SHORT TASK: Render every line of the listing below as a JSON list of strings, one string per line, omitting any blank lines.

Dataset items
____________________
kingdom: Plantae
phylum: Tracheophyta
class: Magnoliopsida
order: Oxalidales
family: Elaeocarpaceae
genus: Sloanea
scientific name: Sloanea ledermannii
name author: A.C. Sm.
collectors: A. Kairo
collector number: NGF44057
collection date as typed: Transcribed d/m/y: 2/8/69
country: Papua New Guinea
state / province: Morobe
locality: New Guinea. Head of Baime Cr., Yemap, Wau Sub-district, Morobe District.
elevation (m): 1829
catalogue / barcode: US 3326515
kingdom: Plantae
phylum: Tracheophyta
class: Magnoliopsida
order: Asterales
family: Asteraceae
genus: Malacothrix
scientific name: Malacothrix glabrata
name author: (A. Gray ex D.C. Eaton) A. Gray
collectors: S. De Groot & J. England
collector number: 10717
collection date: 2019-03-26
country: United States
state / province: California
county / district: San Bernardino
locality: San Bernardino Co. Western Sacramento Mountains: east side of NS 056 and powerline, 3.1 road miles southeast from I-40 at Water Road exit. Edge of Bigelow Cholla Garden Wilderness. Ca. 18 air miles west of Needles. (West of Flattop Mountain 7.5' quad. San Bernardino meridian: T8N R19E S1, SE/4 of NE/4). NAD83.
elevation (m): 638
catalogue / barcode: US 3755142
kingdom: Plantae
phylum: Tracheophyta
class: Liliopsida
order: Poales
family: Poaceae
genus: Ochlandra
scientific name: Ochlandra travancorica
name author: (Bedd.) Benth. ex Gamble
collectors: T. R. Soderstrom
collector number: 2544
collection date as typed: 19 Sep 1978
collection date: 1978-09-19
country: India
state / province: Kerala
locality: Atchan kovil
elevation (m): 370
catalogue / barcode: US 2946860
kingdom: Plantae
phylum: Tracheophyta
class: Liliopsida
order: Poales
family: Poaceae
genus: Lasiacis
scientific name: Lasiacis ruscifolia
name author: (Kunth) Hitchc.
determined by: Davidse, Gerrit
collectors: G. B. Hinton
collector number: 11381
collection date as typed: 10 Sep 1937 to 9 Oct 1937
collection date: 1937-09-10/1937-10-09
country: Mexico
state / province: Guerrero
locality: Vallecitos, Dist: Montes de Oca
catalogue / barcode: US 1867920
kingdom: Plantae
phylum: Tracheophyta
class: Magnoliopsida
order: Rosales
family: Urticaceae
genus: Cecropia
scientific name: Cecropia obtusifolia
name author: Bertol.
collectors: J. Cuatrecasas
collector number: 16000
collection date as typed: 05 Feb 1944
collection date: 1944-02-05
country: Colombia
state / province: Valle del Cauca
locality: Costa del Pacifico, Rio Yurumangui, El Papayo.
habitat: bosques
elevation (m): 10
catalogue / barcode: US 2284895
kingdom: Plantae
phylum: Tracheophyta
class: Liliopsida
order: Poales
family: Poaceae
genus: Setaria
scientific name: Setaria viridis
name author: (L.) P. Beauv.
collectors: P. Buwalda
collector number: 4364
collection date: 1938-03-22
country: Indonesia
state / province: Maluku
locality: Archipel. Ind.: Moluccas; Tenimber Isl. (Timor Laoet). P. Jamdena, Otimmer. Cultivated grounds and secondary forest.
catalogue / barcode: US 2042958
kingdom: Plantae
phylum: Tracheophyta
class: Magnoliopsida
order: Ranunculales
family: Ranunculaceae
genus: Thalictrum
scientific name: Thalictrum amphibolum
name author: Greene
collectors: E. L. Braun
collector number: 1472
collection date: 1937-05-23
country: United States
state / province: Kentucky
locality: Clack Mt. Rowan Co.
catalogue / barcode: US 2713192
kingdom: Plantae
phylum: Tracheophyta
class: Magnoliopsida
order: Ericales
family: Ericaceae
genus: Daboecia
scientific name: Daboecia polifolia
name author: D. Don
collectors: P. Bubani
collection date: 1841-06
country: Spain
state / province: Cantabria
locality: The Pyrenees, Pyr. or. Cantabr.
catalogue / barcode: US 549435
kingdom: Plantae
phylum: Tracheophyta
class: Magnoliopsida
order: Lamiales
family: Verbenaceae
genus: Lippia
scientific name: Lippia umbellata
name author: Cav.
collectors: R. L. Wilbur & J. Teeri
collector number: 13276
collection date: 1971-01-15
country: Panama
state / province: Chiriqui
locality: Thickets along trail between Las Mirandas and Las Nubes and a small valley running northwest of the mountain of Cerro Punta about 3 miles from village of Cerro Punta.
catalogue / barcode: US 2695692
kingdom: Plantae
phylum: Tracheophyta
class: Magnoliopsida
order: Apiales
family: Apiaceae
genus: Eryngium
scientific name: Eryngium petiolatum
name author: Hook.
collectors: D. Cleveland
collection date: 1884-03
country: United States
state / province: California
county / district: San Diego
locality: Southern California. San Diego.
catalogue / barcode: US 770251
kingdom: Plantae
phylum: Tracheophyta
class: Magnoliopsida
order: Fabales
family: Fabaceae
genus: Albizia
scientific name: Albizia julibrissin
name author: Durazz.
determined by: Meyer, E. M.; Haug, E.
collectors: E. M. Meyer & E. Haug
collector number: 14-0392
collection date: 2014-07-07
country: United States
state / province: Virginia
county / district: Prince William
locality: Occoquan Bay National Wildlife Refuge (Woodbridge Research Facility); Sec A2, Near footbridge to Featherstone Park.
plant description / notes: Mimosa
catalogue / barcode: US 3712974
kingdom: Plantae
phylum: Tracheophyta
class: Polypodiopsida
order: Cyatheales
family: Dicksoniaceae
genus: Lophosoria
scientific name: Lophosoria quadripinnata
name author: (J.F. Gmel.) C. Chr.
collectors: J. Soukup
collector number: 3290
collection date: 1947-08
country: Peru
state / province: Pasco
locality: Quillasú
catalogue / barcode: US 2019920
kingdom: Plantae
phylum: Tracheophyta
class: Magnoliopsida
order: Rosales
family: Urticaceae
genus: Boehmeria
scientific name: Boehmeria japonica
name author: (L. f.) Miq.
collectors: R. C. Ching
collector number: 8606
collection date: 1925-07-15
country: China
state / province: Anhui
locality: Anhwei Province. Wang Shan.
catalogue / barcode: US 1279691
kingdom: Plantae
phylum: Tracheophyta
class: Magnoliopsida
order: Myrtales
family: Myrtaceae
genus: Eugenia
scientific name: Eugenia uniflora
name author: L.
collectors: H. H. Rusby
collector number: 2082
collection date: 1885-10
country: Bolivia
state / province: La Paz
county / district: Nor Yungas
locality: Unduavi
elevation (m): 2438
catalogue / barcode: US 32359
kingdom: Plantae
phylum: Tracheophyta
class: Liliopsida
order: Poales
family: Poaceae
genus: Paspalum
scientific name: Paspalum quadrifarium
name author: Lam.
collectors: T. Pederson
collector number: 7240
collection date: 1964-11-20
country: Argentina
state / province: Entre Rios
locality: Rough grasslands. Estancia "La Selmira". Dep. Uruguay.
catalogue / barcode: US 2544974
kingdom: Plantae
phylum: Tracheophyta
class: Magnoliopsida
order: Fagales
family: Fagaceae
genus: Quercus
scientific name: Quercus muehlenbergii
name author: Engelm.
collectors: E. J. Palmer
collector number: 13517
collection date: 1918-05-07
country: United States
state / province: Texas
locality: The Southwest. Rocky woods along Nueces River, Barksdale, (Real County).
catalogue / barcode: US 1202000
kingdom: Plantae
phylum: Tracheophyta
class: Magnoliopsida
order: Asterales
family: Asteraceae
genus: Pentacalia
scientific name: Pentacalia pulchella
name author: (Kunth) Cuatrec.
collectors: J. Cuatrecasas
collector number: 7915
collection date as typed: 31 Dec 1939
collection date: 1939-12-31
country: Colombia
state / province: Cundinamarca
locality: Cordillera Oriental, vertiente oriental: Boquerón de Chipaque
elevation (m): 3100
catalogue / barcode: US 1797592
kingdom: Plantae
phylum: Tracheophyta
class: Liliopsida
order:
____________________
EXERCISE ANSWER:
[
  "kingdom: Plantae",
  "phylum: Tracheophyta",
  "class: Magnoliopsida",
  "order: Oxalidales",
  "family: Elaeocarpaceae",
  "genus: Sloanea",
  "scientific name: Sloanea ledermannii",
  "name author: A.C. Sm.",
  "collectors: A. Kairo",
  "collector number: NGF44057",
  "collection date as typed: Transcribed d/m/y: 2/8/69",
  "country: Papua New Guinea",
  "state / province: Morobe",
  "locality: New Guinea. Head of Baime Cr., Yemap, Wau Sub-district, Morobe District.",
  "elevation (m): 1829",
  "catalogue / barcode: US 3326515",
  "kingdom: Plantae",
  "phylum: Tracheophyta",
  "class: Magnoliopsida",
  "order: Asterales",
  "family: Asteraceae",
  "genus: Malacothrix",
  "scientific name: Malacothrix glabrata",
  "name author: (A. Gray ex D.C. Eaton) A. Gray",
  "collectors: S. De Groot & J. England",
  "collector number: 10717",
  "collection date: 2019-03-26",
  "country: United States",
  "state / province: California",
  "county / district: San Bernardino",
  "locality: San Bernardino Co. Western Sacramento Mountains: east side of NS 056 and powerline, 3.1 road miles southeast from I-40 at Water Road exit. Edge of Bigelow Cholla Garden Wilderness. Ca. 18 air miles west of Needles. (West of Flattop Mountain 7.5' quad. San Bernardino meridian: T8N R19E S1, SE/4 of NE/4). NAD83.",
  "elevation (m): 638",
  "catalogue / barcode: US 3755142",
  "kingdom: Plantae",
  "phylum: Tracheophyta",
  "class: Liliopsida",
  "order: Poales",
  "family: Poaceae",
  "genus: Ochlandra",
  "scientific name: Ochlandra travancorica",
  "name author: (Bedd.) Benth. ex Gamble",
  "collectors: T. R. Soderstrom",
  "collector number: 2544",
  "collection date as typed: 19 Sep 1978",
  "collection date: 1978-09-19",
  "country: India",
  "state / province: Kerala",
  "locality: Atchan kovil",
  "elevation (m): 370",
  "catalogue / barcode: US 2946860",
  "kingdom: Plantae",
  "phylum: Tracheophyta",
  "class: Liliopsida",
  "order: Poales",
  "family: Poaceae",
  "genus: Lasiacis",
  "scientific name: Lasiacis ruscifolia",
  "name author: (Kunth) Hitchc.",
  "determined by: Davidse, Gerrit",
  "collectors: G. B. Hinton",
  "collector number: 11381",
  "collection date as typed: 10 Sep 1937 to 9 Oct 1937",
  "collection date: 1937-09-10/1937-10-09",
  "country: Mexico",
  "state / province: Guerrero",
  "locality: Vallecitos, Dist: Montes de Oca",
  "catalogue / barcode: US 1867920",
  "kingdom: Plantae",
  "phylum: Tracheophyta",
  "class: Magnoliopsida",
  "order: Rosales",
  "family: Urticaceae",
  "genus: Cecropia",
  "scientific name: Cecropia obtusifolia",
  "name author: Bertol.",
  "collectors: J. Cuatrecasas",
  "collector number: 16000",
  "collection date as typed: 05 Feb 1944",
  "collection date: 1944-02-05",
  "country: Colombia",
  "state / province: Valle del Cauca",
  "locality: Costa del Pacifico, Rio Yurumangui, El Papayo.",
  "habitat: bosques",
  "elevation (m): 10",
  "catalogue / barcode: US 2284895",
  "kingdom: Plantae",
  "phylum: Tracheophyta",
  "class: Liliopsida",
  "order: Poales",
  "family: Poaceae",
  "genus: Setaria",
  "scientific name: Setaria viridis",
  "name author: (L.) P. Beauv.",
  "collectors: P. Buwalda",
  "collector number: 4364",
  "collection date: 1938-03-22",
  "country: Indonesia",
  "state / province: Maluku",
  "locality: Archipel. Ind.: Moluccas; Tenimber Isl. (Timor Laoet). P. Jamdena, Otimmer. Cultivated grounds and secondary forest.",
  "catalogue / barcode: US 2042958",
  "kingdom: Plantae",
  "phylum: Tracheophyta",
  "class: Magnoliopsida",
  "order: Ranunculales",
  "family: Ranunculaceae",
  "genus: Thalictrum",
  "scientific name: Thalictrum amphibolum",
  "name author: Greene",
  "collectors: E. L. Braun",
  "collector number: 1472",
  "collection date: 1937-05-23",
  "country: United States",
  "state / province: Kentucky",
  "locality: Clack Mt. Rowan Co.",
  "catalogue / barcode: US 2713192",
  "kingdom: Plantae",
  "phylum: Tracheophyta",
  "class: Magnoliopsida",
  "order: Ericales",
  "family: Ericaceae",
  "genus: Daboecia",
  "scientific name: Daboecia polifolia",
  "name author: D. Don",
  "collectors: P. Bubani",
  "collection date: 1841-06",
  "country: Spain",
  "state / province: Cantabria",
  "locality: The Pyrenees, Pyr. or. Cantabr.",
  "catalogue / barcode: US 549435",
  "kingdom: Plantae",
  "phylum: Tracheophyta",
  "class: Magnoliopsida",
  "order: Lamiales",
  "family: Verbenaceae",
  "genus: Lippia",
  "scientific name: Lippia umbellata",
  "name author: Cav.",
  "collectors: R. L. Wilbur & J. Teeri",
  "collector number: 13276",
  "collection date: 1971-01-15",
  "country: Panama",
  "state / province: Chiriqui",
  "locality: Thickets along trail between Las Mirandas and Las Nubes and a small valley running northwest of the mountain of Cerro Punta about 3 miles from village of Cerro Punta.",
  "catalogue / barcode: US 2695692",
  "kingdom: Plantae",
  "phylum: Tracheophyta",
  "class: Magnoliopsida",
  "order: Apiales",
  "family: Apiaceae",
  "genus: Eryngium",
  "scientific name: Eryngium petiolatum",
  "name author: Hook.",
  "collectors: D. Cleveland",
  "collection date: 1884-03",
  "country: United States",
  "state / province: California",
  "county / district: San Diego",
  "locality: Southern California. San Diego.",
  "catalogue / barcode: US 770251",
  "kingdom: Plantae",
  "phylum: Tracheophyta",
  "class: Magnoliopsida",
  "order: Fabales",
  "family: Fabaceae",
  "genus: Albizia",
  "scientific name: Albizia julibrissin",
  "name author: Durazz.",
  "determined by: Meyer, E. M.; Haug, E.",
  "collectors: E. M. Meyer & E. Haug",
  "collector number: 14-0392",
  "collection date: 2014-07-07",
  "country: United States",
  "state / province: Virginia",
  "county / district: Prince William",
  "locality: Occoquan Bay National Wildlife Refuge (Woodbridge Research Facility); Sec A2, Near footbridge to Featherstone Park.",
  "plant description / notes: Mimosa",
  "catalogue / barcode: US 3712974",
  "kingdom: Plantae",
  "phylum: Tracheophyta",
  "class: Polypodiopsida",
  "order: Cyatheales",
  "family: Dicksoniaceae",
  "genus: Lophosoria",
  "scientific name: Lophosoria quadripinnata",
  "name author: (J.F. Gmel.) C. Chr.",
  "collectors: J. Soukup",
  "collector number: 3290",
  "collection date: 1947-08",
  "country: Peru",
  "state / province: Pasco",
  "locality: Quillasú",
  "catalogue / barcode: US 2019920",
  "kingdom: Plantae",
  "phylum: Tracheophyta",
  "class: Magnoliopsida",
  "order: Rosales",
  "family: Urticaceae",
  "genus: Boehmeria",
  "scientific name: Boehmeria japonica",
  "name author: (L. f.) Miq.",
  "collectors: R. C. Ching",
  "collector number: 8606",
  "collection date: 1925-07-15",
  "country: China",
  "state / province: Anhui",
  "locality: Anhwei Province. Wang Shan.",
  "catalogue / barcode: US 1279691",
  "kingdom: Plantae",
  "phylum: Tracheophyta",
  "class: Magnoliopsida",
  "order: Myrtales",
  "family: Myrtaceae",
  "genus: Eugenia",
  "scientific name: Eugenia uniflora",
  "name author: L.",
  "collectors: H. H. Rusby",
  "collector number: 2082",
  "collection date: 1885-10",
  "country: Bolivia",
  "state / province: La Paz",
  "county / district: Nor Yungas",
  "locality: Unduavi",
  "elevation (m): 2438",
  "catalogue / barcode: US 32359",
  "kingdom: Plantae",
  "phylum: Tracheophyta",
  "class: Liliopsida",
  "order: Poales",
  "family: Poaceae",
  "genus: Paspalum",
  "scientific name: Paspalum quadrifarium",
  "name author: Lam.",
  "collectors: T. Pederson",
  "collector number: 7240",
  "collection date: 1964-11-20",
  "country: Argentina",
  "state / province: Entre Rios",
  "locality: Rough grasslands. Estancia \"La Selmira\". Dep. Uruguay.",
  "catalogue / barcode: US 2544974",
  "kingdom: Plantae",
  "phylum: Tracheophyta",
  "class: Magnoliopsida",
  "order: Fagales",
  "family: Fagaceae",
  "genus: Quercus",
  "scientific name: Quercus muehlenbergii",
  "name author: Engelm.",
  "collectors: E. J. Palmer",
  "collector number: 13517",
  "collection date: 1918-05-07",
  "country: United States",
  "state / province: Texas",
  "locality: The Southwest. Rocky woods along Nueces River, Barksdale, (Real County).",
  "catalogue / barcode: US 1202000",
  "kingdom: Plantae",
  "phylum: Tracheophyta",
  "class: Magnoliopsida",
  "order: Asterales",
  "family: Asteraceae",
  "genus: Pentacalia",
  "scientific name: Pentacalia pulchella",
  "name author: (Kunth) Cuatrec.",
  "collectors: J. Cuatrecasas",
  "collector number: 7915",
  "collection date as typed: 31 Dec 1939",
  "collection date: 1939-12-31",
  "country: Colombia",
  "state / province: Cundinamarca",
  "locality: Cordillera Oriental, vertiente oriental: Boquerón de Chipaque",
  "elevation (m): 3100",
  "catalogue / barcode: US 1797592",
  "kingdom: Plantae",
  "phylum: Tracheophyta",
  "class: Liliopsida",
  "order:"
]